**Exercise aim**
Locate each line in the listing below that contains the string "salidas" and copy it. Matching is case-sensitive.

(Saved data entries)
• • •

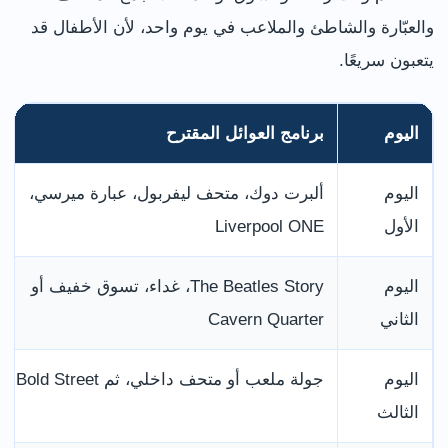
والعبّارة والشاطئ والملاعب في يوم واحد، لأن الأطفال قد
يتعبون سريعًا.
اليوم
برنامج العوائل المقترح
اليوم
ألبرت دوك، متحف ليفربول، عبارة ميرسي،
الأول
Liverpool ONE
اليوم
The Beatles Story، غداء، تسوق خفيف أو
الثاني
Cavern Quarter
اليوم
جولة ملعب أو متحف داخلي، ثم Bold Street
الثالث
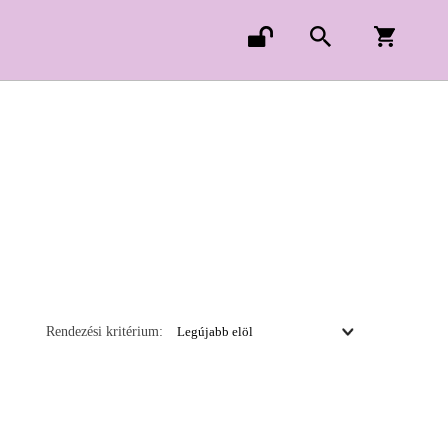
Rendezési kritérium:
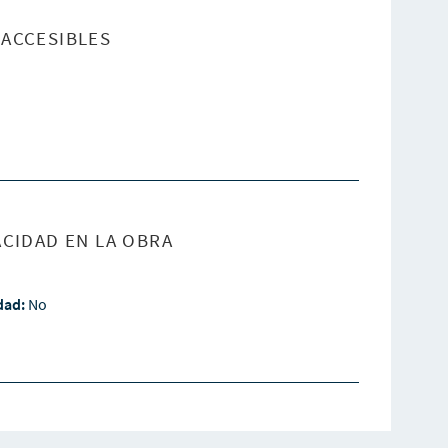
ACCESIBLES
CIDAD EN LA OBRA
idad:
No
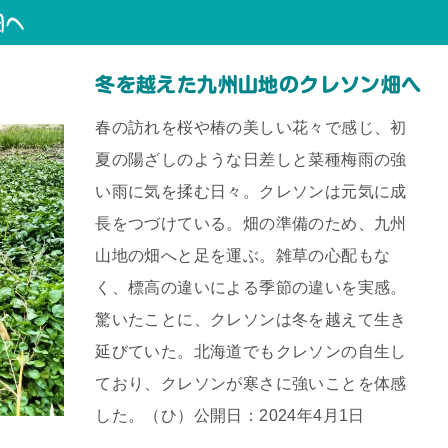
畑へ
冬を越えた九州山地のクレソン畑へ
春の訪れを桜や椿の美しい花々で感じ、初
夏の陽ざしのような日差しと菜種梅雨の強
い雨に気を揉む日々。クレソンは元気に成
長をつづけている。畑の準備のため、九州
山地の畑へと足を運ぶ。雑草の心配もな
く、標高の違いによる季節の違いを実感。
驚いたことに、クレソンは冬を越えて生き
延びていた。北海道でもクレソンの自生し
ており、クレソンが寒さに強いことを体感
した。（ひ）公開日：2024年4月1日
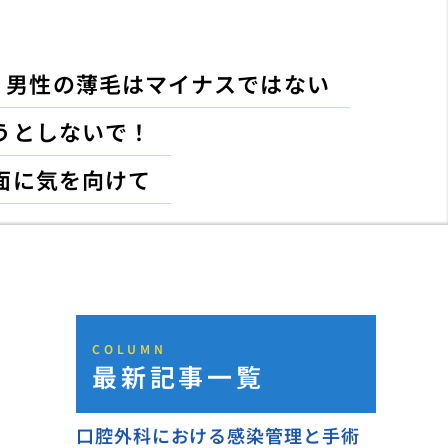
男性の薄毛はマイナスではない
うとしないで！
面に気を向けて
COLUMN
最新記事一覧
口腔外科における感染管理と手術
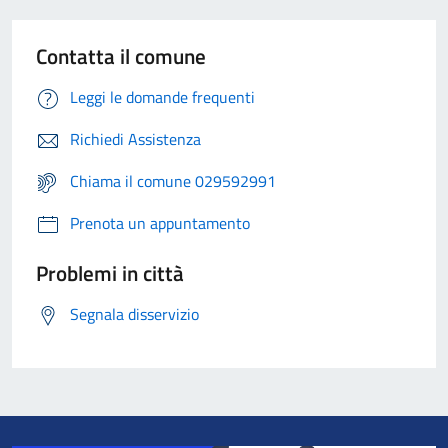
Contatta il comune
Leggi le domande frequenti
Richiedi Assistenza
Chiama il comune 029592991
Prenota un appuntamento
Problemi in città
Segnala disservizio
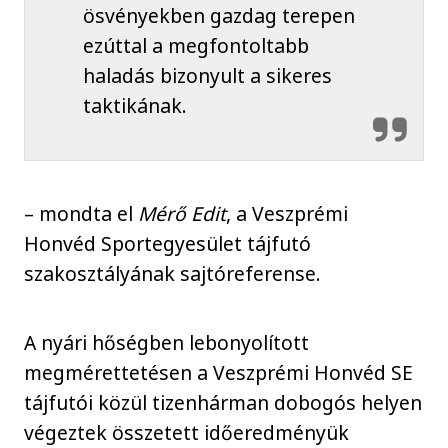
ösvényekben gazdag terepen
ezúttal a megfontoltabb
haladás bizonyult a sikeres
taktikának.
– mondta el
Mérő Edit
, a Veszprémi
Honvéd Sportegyesület tájfutó
szakosztályának sajtóreferense.
A nyári hőségben lebonyolított
megmérettetésen a Veszprémi Honvéd SE
tájfutói közül tizenhárman dobogós helyen
végeztek összetett időeredményük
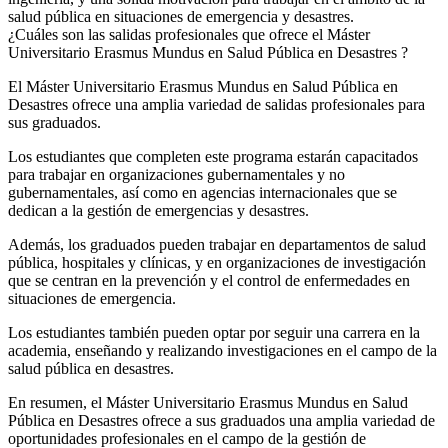
salud pública en situaciones de emergencia y desastres.
¿Cuáles son las salidas profesionales que ofrece el Máster
Universitario Erasmus Mundus en Salud Pública en Desastres ?
El Máster Universitario Erasmus Mundus en Salud Pública en
Desastres ofrece una amplia variedad de salidas profesionales para
sus graduados.
Los estudiantes que completen este programa estarán capacitados
para trabajar en organizaciones gubernamentales y no
gubernamentales, así como en agencias internacionales que se
dedican a la gestión de emergencias y desastres.
Además, los graduados pueden trabajar en departamentos de salud
pública, hospitales y clínicas, y en organizaciones de investigación
que se centran en la prevención y el control de enfermedades en
situaciones de emergencia.
Los estudiantes también pueden optar por seguir una carrera en la
academia, enseñando y realizando investigaciones en el campo de la
salud pública en desastres.
En resumen, el Máster Universitario Erasmus Mundus en Salud
Pública en Desastres ofrece a sus graduados una amplia variedad de
oportunidades profesionales en el campo de la gestión de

• • •

**Answer box**
¿Cuáles son las salidas profesionales que ofrece el Máster
Desastres ofrece una amplia variedad de salidas profesionales para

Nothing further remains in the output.